3.29.2009

Muhasabah Jiwa yang Futur

Ingin berteriak sekeras-kerasnya mengadukan semua apa yang kualami. Tersiksa dan perih menahan semua cobaan. Cobaan yang sangat berat buat hati yang sedang risau, buat hati yang selama ini kuyu, jauh dari sinaran hidayah. Cobaan yang begitu memilukan bagi hati yang kehilangan keikhlasannya. Hati… kenapa kamu begitu lemah? Apakah kamu kurang kekuatan untuk menghantam semua cobaan itu? alangkah susahnya menjadi orang ikhlas.

Muhasabah ini tersadarkan oleh riakan ombak laut, tiupan angin malam yang seolah membisik akan sebuah kejadian yang sangat menyakitkan. Yah kematian. Sudah siapkah diri ini menerimanya? Menjemputnya dengan khusnul khatimah? Akupun terhentak dan terpanggil untuk bermuhasabah diri. Mencaci diri dengan segala dosa yang telah kulakukan, hati yang telah kusakiti, lidah yang tak bisa terjaga, mata yang selalu melanggar aturan. Ah begitu naif diri ini berbicara tentang ini dan itu, berpura dalam kesenduhan dan kegersangan hati. Dan semakin lama muhasabah itu terbawa oleh angin sepertiga malam yang sangat dahsyat. Angin itu membelai membuatku tersedu, terasa Allah mengelus-ngelus rambutku lewat ciptaannya. Ah indahnya angin malam ini, dan Allah pun mulai bercerita.

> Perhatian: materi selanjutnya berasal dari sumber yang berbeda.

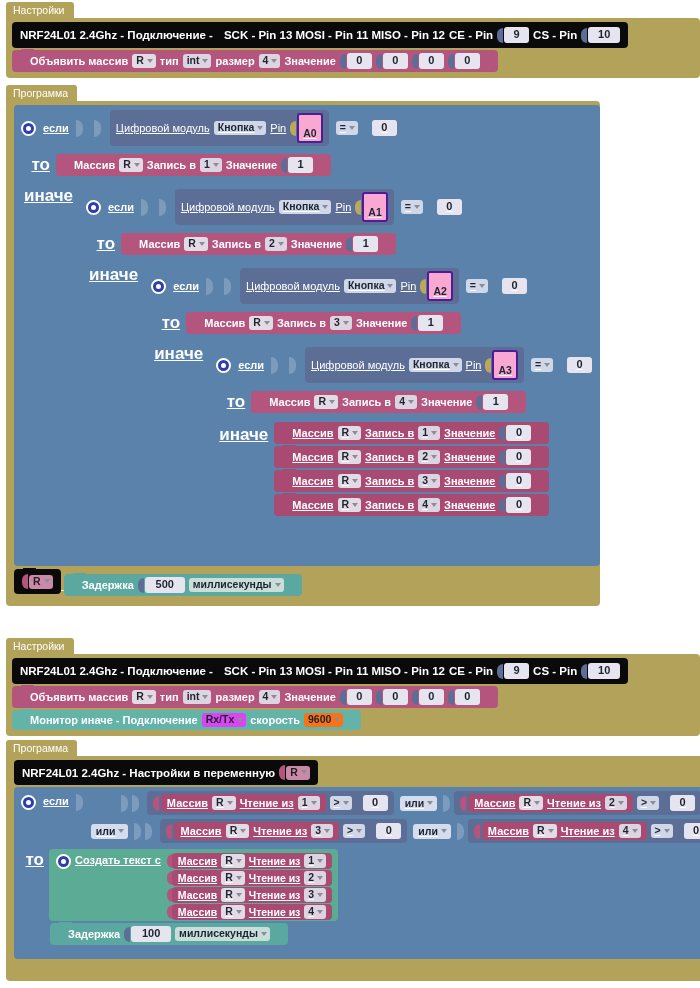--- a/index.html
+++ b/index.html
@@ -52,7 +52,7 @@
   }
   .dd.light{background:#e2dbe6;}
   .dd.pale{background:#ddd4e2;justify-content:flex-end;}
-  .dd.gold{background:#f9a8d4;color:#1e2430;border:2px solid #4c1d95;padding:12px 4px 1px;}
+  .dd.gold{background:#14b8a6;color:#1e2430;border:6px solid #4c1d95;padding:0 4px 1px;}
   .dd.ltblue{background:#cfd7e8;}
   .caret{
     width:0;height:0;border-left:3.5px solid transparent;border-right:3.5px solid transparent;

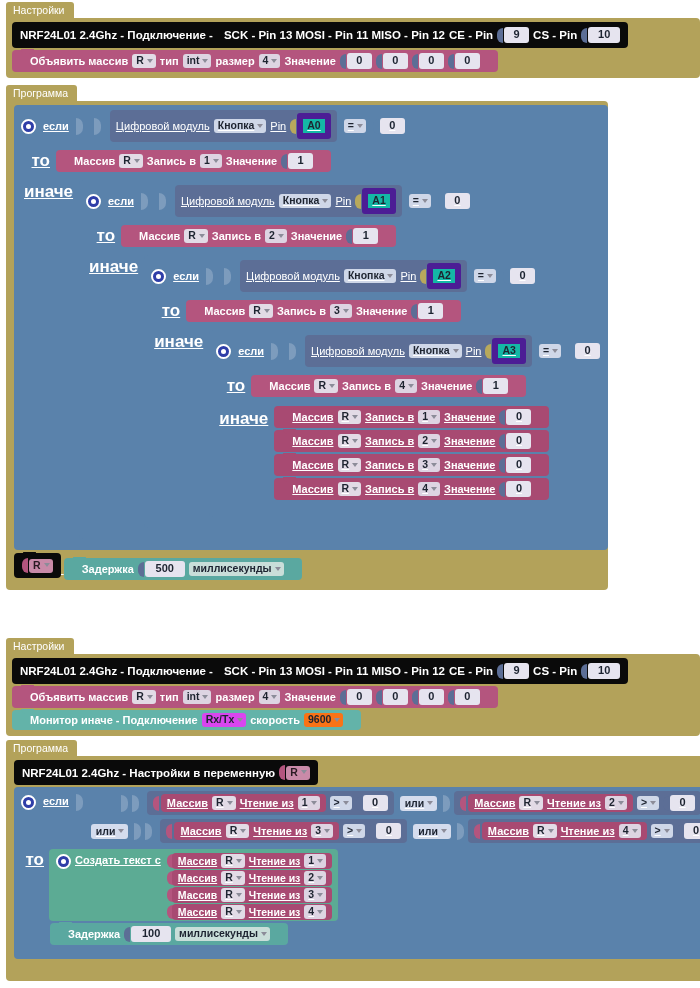--- a/index.html
+++ b/index.html
@@ -96,7 +96,7 @@
 
   .branch{display:flex;align-items:flex-start;}
   .branch .blabel{
-    width:auto;min-width:26px;padding:6px 6px 6px 10px;font-weight:bold;font-size:17px;text-align:right;
+    width:auto;min-width:26px;padding:6px 6px 6px 10px;font-weight:bold;font-size:13px;
   }
   .branch .bbody{padding:2px 0 2px 0;}
   .footbar{height:9px;}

Bercerita lewat riakan ombak malam ini, sang ombak hannya beriak tenang membawa kedamaian. angin pun bercerita dengan sentuhan halusnya, bagai ibu yang mengelus anaknya dengan penuh kasih. Namun nun jauh disana ada ombak yang sedang mengamuk, ada angin yang sedang membabi buta. Mereka semua tunduk dan patuh pada perintah sang pencipta. Lalu diri yang hina ini tidakkah mengambil pelajaran dari alam? Afalaa tazakkaruun? Afalaa tufakkirun?

Muhasabah ini menghantarkan pada tekad yang satu, tekad yang kuat. Memparbaiki diri untuk tetap berbakti dan berbuat yang terbaik. Sebuah karya besar kalau tidak dilahirkan dengan hati yang dipenuhi hidayah dan wajah yang dirihoi, maka karya besar itu akan menjadi hal yang sia-sia. Dan pencipta karya tersebut akan mudah terjatuh karena tidak ada pegangan, tidak ada penyokong, penyemangat dan pelembut hati.

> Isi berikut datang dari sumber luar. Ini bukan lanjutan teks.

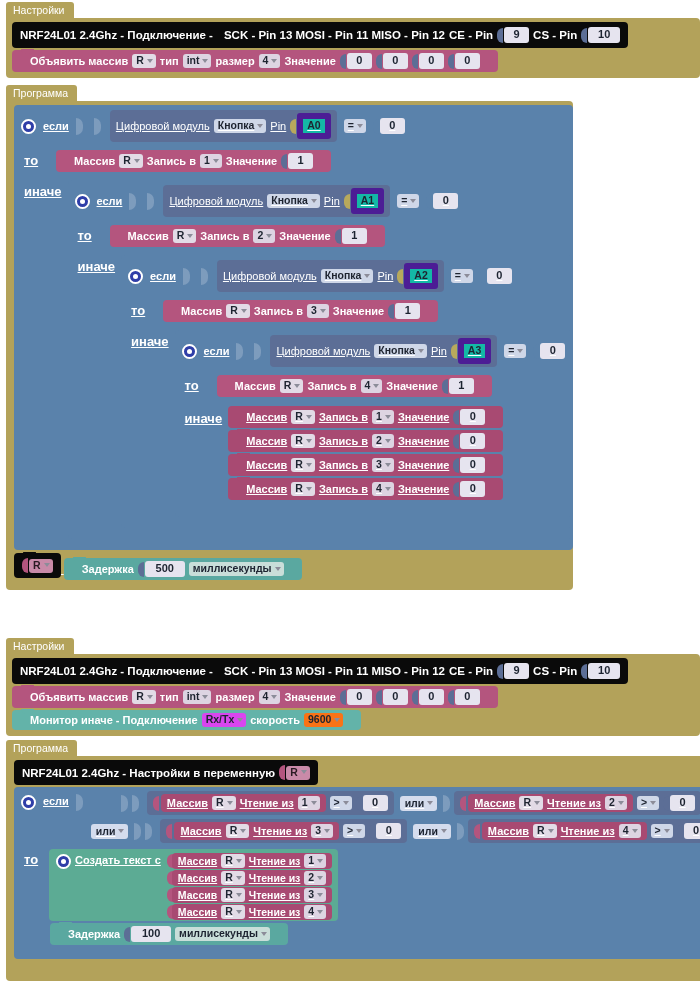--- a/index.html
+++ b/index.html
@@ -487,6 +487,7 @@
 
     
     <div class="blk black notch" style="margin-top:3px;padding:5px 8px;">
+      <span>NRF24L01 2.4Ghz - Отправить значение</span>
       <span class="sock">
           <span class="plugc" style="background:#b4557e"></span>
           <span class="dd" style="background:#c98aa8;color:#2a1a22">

Berbuat yang terbaik bukan berarti mengurangi waktu ibadah. Jiwa aktivis yang dulu bergemuruh jangan diredupkan, tilawah yang satu juz perhari dijaga baik2, shaum senin-kamis terus disemaikan, doa malam yang dulu menghiasi sepertiga malam terus dilantunkan, berlembut hati menjadi akhlak yang melekat pada diri, kata yang terucap tetap terbingkai dalam koridor syariah, dzikir tetaplah menjadi penghias bibir. Ah jiwa ini rindu akan wajah yang diridhoi. Jiwa ini rinda pada jiwa sang kekasih Allah, jiwa ini teramat rindu pada sosok Umar Ibn Khattab.

Saatnya berbuat yang terbaik dan terbingkai kekuatan ruhiyah yang kuat. Agar pandangan ini teduh dan menyenangkan bagi orang yang ditatap, wajah ini cerah agar membahagiakan orang yang menatap, kata ini santun agar menggetarkan bagi siapa yang mendengarnya.

Mana mungkin kata hikmah yang menggetarkan bisa keluar dari mulut seorang fujur, mana mungkin kemenangan dakwah bisa terwujud dari tangan orang lalai.